Rather than talking about his activities, as he does in his earlier surviving letters, Warner instead paints an awe-inspiring picture of his surroundings. He may have known that his family would be interested in hearing about the forests and mountains that were so far removed from the factories and farms of Chicopee Falls. Alternatively, he may also have been directing their attention away from the dangers posed by avalanches, wildlife, and weather in this area.
Although he “had some bad climbing to do” on a mountain he describes as “half a mile” high, for example, he writes not about the challenges of his journey but that “[t]he snow on the sumit then was in some places over a hundred feet deep, and glasers thousands of years old.” On the next leg of his journey, he “had a verry nice trip down the river” on which he saw three moose, a bear, a wolf, and “lots of wild winged fowl.” Finally, after reaching his destination, he talks about the “fine weather, with lots of swamp angles to lull us to sleep at bed time.”4 This hardly sounds like the hard journey and difficult conditions described in the report on the 1890 census.5
Warner closed his letter by saying that he was thinking of coming back to Chicopee Falls in the fall of 1890, and that his family would probably have to wait until then to hear the details of his travels.6 He may or may not have visited at this time, but does not appear to have permanently returned to Chicopee Falls for several more years, as he is not listed in a city directory again until 1894.7 Returning to working at Lamb Manufacturing Company, this time as a machinist, Warner married Florence Harrison in the fall of 1895. While he survived the dangers posed by his travels, however, he became ill with typhoid fever and died at home in April of 1896. Just 29 years old, he was survived by his father, Julius; brother, Frank; and sister, Carrie, as well as “a large circle of friends.”8
- United States Census Bureau, Report on Population and Resources of Alaska at the Eleventh Census: 1890 (Washington, D.C.: Government Printing Office, 1893), vii.

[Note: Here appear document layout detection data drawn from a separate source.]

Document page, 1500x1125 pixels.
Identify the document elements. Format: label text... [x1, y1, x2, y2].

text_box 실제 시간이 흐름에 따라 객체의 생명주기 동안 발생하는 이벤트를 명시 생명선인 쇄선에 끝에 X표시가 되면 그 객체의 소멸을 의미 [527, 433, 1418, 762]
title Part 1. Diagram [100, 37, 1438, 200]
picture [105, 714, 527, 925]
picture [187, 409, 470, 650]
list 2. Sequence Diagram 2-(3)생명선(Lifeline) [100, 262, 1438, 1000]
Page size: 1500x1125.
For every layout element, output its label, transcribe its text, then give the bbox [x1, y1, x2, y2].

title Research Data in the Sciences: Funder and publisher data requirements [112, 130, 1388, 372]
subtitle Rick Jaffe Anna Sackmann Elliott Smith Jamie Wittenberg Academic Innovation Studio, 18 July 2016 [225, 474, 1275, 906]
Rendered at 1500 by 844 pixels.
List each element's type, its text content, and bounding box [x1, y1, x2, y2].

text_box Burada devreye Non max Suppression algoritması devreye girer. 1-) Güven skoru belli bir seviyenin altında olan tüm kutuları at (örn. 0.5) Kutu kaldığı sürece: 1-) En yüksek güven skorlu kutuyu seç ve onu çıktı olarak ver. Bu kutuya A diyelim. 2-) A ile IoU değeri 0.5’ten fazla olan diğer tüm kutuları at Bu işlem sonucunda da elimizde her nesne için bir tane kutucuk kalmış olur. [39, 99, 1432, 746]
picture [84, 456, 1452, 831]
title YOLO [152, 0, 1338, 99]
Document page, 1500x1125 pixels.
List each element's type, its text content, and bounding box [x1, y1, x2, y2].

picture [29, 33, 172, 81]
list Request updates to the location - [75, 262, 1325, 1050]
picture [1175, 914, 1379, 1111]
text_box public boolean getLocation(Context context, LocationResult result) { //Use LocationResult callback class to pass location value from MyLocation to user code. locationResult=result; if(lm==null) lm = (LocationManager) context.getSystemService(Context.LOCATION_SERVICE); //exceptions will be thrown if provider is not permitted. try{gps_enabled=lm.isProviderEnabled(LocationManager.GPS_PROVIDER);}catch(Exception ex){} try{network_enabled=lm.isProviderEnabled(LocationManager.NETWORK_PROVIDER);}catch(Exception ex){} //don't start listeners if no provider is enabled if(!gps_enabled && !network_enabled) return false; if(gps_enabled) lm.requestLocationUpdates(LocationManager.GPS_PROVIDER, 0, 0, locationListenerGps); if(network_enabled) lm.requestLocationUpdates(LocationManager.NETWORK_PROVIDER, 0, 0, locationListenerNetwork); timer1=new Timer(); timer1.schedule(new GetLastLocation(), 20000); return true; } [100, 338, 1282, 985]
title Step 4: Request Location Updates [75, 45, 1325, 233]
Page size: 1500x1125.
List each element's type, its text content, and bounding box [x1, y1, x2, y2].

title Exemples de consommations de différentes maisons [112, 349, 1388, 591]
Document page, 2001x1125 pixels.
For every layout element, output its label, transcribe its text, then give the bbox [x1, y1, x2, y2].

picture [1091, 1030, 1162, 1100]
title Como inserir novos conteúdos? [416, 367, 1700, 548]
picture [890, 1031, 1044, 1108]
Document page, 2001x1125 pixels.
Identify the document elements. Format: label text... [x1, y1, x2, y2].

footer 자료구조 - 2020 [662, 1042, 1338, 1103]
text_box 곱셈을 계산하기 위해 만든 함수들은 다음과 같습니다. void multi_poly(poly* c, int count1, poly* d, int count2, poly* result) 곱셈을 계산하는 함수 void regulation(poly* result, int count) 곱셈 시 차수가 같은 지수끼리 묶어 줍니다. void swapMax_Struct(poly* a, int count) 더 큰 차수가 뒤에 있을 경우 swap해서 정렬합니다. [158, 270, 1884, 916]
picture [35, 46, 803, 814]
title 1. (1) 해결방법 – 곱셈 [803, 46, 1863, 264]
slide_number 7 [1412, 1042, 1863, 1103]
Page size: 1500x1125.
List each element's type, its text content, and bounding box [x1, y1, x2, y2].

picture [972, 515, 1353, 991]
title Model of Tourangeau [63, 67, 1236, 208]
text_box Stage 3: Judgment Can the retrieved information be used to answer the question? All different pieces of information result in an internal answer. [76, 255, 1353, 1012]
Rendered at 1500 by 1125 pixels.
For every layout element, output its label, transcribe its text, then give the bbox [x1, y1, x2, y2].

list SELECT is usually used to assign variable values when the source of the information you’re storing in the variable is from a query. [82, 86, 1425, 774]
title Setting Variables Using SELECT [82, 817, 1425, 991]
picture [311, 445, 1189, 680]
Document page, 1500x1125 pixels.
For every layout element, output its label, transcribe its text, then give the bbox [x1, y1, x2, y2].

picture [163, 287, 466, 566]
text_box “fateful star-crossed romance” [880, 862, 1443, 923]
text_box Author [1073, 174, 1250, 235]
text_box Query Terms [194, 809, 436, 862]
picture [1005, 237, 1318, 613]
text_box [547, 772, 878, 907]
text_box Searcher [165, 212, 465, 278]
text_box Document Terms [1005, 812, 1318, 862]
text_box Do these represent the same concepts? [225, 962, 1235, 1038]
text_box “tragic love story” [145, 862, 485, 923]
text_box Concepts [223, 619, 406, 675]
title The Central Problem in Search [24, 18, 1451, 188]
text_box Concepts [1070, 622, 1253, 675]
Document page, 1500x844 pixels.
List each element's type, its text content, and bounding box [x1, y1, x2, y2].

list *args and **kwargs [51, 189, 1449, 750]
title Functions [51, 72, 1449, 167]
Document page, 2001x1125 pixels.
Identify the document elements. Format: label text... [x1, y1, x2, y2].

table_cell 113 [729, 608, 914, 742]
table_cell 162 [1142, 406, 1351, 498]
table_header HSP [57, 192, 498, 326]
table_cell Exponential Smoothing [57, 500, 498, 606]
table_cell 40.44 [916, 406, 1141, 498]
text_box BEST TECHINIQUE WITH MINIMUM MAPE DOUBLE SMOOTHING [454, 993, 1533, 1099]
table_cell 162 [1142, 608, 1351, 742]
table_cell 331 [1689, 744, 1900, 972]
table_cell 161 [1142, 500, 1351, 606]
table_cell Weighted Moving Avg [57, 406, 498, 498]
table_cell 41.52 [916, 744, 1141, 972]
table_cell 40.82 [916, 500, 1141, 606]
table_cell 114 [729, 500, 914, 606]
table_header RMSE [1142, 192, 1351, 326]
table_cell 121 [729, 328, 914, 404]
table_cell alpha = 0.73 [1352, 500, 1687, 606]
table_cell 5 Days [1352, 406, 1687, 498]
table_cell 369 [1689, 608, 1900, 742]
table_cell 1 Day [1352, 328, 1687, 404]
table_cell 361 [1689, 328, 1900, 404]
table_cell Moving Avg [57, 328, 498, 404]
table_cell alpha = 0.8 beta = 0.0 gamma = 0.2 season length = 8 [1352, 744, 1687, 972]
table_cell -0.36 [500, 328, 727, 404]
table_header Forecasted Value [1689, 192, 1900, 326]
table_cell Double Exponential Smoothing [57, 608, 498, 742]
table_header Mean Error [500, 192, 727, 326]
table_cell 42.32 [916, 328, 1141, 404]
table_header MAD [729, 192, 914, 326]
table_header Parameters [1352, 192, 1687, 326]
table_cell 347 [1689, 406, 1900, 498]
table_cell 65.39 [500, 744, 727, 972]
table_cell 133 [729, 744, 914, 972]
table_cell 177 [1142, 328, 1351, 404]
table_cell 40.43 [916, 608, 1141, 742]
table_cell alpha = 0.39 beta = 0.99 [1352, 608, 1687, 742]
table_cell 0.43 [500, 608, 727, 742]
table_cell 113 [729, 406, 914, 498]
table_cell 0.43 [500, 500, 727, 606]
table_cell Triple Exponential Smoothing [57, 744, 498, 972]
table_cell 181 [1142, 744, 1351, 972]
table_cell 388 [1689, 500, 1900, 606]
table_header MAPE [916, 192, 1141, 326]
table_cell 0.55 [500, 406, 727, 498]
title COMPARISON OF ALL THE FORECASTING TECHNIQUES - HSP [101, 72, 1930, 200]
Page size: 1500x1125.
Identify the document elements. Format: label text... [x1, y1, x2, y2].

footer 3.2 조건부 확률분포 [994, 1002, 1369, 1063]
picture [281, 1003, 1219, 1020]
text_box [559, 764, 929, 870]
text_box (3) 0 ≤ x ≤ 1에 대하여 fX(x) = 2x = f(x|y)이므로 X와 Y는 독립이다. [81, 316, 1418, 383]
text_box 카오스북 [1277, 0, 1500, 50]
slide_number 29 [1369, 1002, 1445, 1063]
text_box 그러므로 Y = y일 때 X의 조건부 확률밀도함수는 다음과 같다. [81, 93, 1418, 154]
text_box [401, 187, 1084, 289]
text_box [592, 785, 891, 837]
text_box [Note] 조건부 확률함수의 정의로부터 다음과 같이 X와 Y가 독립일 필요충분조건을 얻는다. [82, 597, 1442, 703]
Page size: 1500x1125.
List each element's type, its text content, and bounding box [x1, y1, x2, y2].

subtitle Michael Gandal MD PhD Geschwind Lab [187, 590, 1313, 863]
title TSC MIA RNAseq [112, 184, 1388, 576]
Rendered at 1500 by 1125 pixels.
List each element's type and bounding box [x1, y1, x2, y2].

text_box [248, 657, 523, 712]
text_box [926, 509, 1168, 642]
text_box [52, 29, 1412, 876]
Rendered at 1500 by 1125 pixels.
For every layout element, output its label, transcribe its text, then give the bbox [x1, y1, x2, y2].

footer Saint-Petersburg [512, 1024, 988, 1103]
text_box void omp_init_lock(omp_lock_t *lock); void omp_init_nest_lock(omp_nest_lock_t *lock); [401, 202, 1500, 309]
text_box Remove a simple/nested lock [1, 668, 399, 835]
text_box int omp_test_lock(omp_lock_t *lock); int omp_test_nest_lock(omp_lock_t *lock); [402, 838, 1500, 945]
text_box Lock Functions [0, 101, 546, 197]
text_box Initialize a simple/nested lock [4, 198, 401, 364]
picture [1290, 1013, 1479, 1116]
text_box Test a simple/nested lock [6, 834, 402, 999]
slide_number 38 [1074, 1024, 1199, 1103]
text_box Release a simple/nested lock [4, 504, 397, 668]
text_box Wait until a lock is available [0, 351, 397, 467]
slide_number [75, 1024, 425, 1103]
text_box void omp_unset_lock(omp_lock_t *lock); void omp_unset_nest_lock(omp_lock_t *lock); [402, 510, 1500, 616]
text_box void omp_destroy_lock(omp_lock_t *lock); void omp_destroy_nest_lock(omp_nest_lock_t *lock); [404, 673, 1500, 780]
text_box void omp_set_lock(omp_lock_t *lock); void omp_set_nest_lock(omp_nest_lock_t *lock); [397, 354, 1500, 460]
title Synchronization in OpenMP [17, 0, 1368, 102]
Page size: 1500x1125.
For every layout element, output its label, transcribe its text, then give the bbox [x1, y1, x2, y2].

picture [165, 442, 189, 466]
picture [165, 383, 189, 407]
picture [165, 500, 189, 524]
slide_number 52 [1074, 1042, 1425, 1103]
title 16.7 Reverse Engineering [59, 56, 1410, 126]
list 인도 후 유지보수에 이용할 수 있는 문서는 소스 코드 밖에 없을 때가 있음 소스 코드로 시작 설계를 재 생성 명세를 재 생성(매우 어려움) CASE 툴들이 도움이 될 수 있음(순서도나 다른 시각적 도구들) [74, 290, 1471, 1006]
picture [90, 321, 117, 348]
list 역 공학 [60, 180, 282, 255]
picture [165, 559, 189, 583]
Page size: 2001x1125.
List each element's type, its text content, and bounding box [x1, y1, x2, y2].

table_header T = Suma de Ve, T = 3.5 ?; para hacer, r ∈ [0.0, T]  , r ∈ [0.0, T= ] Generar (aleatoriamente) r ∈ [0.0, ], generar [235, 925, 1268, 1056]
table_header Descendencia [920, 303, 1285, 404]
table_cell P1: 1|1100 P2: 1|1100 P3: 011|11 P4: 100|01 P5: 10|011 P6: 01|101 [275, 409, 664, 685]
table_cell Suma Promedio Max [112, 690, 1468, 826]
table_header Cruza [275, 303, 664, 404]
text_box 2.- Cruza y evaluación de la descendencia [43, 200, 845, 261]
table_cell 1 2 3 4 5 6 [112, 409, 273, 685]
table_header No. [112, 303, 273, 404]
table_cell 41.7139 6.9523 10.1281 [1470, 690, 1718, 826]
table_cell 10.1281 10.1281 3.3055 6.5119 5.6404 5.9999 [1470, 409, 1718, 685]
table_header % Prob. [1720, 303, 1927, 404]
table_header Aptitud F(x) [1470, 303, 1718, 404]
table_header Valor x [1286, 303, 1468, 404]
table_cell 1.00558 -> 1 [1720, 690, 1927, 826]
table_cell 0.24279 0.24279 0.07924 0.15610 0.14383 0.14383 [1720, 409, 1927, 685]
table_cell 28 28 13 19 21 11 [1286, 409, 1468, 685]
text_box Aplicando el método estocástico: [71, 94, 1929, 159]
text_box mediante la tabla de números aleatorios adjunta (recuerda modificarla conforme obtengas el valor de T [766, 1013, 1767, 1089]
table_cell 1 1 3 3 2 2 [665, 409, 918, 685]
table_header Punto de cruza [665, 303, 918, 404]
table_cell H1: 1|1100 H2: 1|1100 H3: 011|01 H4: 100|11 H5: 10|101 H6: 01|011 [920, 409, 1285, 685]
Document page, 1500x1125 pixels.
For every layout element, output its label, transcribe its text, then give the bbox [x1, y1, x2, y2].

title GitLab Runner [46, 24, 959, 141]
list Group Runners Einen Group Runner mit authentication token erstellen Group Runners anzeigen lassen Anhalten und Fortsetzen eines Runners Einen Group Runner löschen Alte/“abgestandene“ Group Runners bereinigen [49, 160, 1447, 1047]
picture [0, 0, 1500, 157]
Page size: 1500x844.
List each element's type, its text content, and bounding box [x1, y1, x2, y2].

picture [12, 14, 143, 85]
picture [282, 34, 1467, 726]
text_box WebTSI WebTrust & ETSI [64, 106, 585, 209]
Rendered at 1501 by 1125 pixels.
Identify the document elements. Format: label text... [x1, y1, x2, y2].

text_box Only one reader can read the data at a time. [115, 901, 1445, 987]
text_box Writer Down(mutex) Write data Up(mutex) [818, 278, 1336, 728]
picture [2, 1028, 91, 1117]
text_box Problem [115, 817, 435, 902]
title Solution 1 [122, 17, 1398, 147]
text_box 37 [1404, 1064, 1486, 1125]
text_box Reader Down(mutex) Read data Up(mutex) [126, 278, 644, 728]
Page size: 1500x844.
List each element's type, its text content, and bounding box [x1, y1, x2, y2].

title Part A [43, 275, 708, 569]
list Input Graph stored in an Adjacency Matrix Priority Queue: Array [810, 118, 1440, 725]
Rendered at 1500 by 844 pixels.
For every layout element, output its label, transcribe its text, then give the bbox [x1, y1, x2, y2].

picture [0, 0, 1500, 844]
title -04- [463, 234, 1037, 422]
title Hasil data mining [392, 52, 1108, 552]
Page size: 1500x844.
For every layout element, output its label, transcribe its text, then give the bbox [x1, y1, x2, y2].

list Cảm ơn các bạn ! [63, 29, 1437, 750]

- While he states his location as Alaska, it is unclear whether Warner was writing from Alaska or Canada. The post called Forty Mile, which was located where the Fortymile River meets the Yukon River, is several miles over the Canadian border. However, the river itself extends into Alaska, and in 1889 the exact location of the border was still being worked out. (Eliza Ruhamah Scidmore, Appletons’ Guide-Book to Alaska and the Northwest Coast: Including the Shores of Washington, British Columbia, Southeastern Alaska, the Aleutian and the Seal Islands, the Bering and the Arctic Coasts (New York: D. Appleton and Company, 1893),97.)
- U.S. Geological Survey, The gold and coal fields of Alaska: together with the principal steamer routes and trails (Washington, D.C.: U.S.Geological Survey, 1898), Map. https://www.loc.gov/item/2006629762/ (accessed December 11, 2020).
- John Warner, Forty Mile Creek, Alaska, to Julius Warner, Chicopee Falls, Massachusetts, June 14, 1889.
- United States Census Bureau, 120.
- John Warner to Julius Warner, June 14, 1889.
- Springfield Directory, including Chicopee and West Springfield, 1892, The Price and Lee Co. (Springfield, Massachusetts), 668; Springfield Directory, including Chicopee and West Springfield, 1893, The Price and Lee Co. (Springfield, Massachusetts), 682; Springfield Directory, including Chicopee and West Springfield, 1894, The Price and Lee Co. (Springfield, Massachusetts), 704.
- Springfield Directory, including Chicopee and West Springfield, 1894, 704; “Chicopee,” Springfield Republican (Massachusetts), April 11, 1896, 8.